Diet Rite
- Type: Diet soda
- Manufacturer: Keurig Dr Pepper
- Origin: United States
- Introduced: 1954; 72 years ago
- Discontinued: 2024; 2 years ago
- Related products: Diet Coke, Diet Pepsi, and Tab
- Website: https://www.kdpproductfacts.com/product/a0e3h000003LJzLAAW/diet-rite-cola-12-fl-oz-us

= Diet Rite =

Soft drink brand

Diet Rite was a brand of no-calorie soft drinks that was originally distributed by the RC Cola company.

==History==

Diet Rite was introduced in 1954 and was initially released as a dietetic product, but in 1962 it was introduced nationwide and marketed to the general public as a health-oriented beverage. The original formula was sweetened with cyclamate and saccharin. After cyclamate was banned in 1969, it was removed from the product. NutraSweet brand aspartame was added after its introduction to the market, and in 1987 saccharin was eliminated entirely, along with caffeine. In the 1990s, several fruit-flavored varieties of Diet Rite were introduced.

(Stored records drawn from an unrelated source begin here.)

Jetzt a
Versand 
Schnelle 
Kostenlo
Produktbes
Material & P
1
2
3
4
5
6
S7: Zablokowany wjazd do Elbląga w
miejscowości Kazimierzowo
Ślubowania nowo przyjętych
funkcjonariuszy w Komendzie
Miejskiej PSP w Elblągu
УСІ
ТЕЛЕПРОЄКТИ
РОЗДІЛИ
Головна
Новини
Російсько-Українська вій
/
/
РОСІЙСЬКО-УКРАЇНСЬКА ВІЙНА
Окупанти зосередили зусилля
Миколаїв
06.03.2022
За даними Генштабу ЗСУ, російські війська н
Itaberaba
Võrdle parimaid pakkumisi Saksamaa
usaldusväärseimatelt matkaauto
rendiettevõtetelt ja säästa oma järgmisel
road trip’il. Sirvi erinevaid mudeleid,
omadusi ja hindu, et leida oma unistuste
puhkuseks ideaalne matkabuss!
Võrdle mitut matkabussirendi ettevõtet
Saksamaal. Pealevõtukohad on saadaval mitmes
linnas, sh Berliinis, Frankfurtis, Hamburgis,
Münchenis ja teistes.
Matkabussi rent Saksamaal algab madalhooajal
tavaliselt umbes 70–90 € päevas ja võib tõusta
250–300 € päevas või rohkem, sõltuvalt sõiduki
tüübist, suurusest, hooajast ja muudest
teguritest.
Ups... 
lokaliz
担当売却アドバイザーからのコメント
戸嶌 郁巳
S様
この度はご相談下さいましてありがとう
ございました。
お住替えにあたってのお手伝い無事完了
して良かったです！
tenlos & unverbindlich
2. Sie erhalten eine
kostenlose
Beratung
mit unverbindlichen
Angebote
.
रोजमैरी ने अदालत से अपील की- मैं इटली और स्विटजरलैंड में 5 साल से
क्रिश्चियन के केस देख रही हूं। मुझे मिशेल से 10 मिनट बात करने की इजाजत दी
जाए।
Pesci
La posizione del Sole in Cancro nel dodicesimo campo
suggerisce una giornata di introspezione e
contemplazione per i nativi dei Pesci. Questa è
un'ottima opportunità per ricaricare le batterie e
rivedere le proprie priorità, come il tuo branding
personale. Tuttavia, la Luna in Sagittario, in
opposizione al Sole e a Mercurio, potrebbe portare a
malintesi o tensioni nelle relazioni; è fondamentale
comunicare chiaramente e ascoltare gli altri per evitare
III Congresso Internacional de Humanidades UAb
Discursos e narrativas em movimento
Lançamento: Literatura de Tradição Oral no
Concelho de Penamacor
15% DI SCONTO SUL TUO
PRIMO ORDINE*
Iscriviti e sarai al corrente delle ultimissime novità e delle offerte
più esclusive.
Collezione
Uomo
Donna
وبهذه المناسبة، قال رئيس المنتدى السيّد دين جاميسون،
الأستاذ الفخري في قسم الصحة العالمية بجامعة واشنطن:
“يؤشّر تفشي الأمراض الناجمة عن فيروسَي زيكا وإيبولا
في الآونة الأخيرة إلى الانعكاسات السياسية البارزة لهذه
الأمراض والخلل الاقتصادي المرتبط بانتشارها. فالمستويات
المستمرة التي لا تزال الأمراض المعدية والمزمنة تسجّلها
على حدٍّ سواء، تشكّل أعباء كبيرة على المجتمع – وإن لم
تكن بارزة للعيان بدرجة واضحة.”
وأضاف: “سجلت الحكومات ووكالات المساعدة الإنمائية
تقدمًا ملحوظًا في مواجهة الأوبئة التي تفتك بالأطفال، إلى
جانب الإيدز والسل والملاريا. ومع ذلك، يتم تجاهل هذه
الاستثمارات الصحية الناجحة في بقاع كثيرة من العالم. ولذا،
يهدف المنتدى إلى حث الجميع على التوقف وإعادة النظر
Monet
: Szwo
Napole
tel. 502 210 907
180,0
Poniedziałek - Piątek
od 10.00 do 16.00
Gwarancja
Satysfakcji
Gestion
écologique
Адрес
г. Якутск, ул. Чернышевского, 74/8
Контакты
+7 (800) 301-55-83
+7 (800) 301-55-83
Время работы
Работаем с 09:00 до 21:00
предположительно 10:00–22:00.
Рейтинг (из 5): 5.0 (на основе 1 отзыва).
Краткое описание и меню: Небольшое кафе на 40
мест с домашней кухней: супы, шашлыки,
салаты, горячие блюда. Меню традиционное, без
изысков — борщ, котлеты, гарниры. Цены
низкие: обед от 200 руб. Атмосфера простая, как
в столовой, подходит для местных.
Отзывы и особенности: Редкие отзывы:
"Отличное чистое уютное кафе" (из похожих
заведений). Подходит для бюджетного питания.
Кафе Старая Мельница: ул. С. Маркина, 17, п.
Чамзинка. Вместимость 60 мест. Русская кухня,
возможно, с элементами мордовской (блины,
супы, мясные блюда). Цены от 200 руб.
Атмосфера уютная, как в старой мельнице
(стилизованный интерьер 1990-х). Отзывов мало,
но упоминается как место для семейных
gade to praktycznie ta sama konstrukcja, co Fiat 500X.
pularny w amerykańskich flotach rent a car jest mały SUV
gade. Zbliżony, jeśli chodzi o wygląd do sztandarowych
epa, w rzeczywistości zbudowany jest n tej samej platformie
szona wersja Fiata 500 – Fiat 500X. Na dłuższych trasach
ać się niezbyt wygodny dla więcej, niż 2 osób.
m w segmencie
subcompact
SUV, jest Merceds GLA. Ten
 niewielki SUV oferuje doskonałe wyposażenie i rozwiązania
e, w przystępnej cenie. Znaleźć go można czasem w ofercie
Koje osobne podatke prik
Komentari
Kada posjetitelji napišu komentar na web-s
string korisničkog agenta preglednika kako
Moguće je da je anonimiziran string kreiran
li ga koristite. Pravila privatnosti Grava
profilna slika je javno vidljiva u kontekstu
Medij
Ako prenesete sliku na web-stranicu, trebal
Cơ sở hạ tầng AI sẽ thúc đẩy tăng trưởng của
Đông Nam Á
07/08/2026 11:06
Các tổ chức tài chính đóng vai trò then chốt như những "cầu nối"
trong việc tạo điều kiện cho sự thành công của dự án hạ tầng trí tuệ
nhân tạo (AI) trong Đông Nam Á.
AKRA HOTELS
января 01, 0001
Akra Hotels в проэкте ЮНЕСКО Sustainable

In 2000, the line was reformulated again, this time to replace aspartame with Splenda brand sucralose and Sunett brand acesulfame potassium. It became the first major diet soda in the United States to use neither aspartame nor saccharin as a sweetener. In 2005, "Pure Zero" was added to the name, and a cherry cola flavor was introduced in 2006.

The soda was discontinued in late 2024 and remained owned by Keurig Dr Pepper.

== Flavors==
- Diet Rite Pure Zero Cola: The classic, caffeine-free diet cola.
- Diet Rite Pure Zero Red Raspberry: A highly popular, sweet, and fruity option.
- Diet Rite Pure Zero White Grape: A light, fruity flavor.
- Diet Rite Pure Zero Tangerine: A bright citrus option.
- Diet Rite Pure Zero Black Cherry: A deep, cherry-flavored soda.
- Diet Rite Pure Zero Cherry Cola: A blend of classic cola and cherry.

==Advertising==
In the early 1960s, The Paris Sisters performed a jingle for a Diet Rite television commercial that included the line "Stay thin with the best-tasting cola of all!".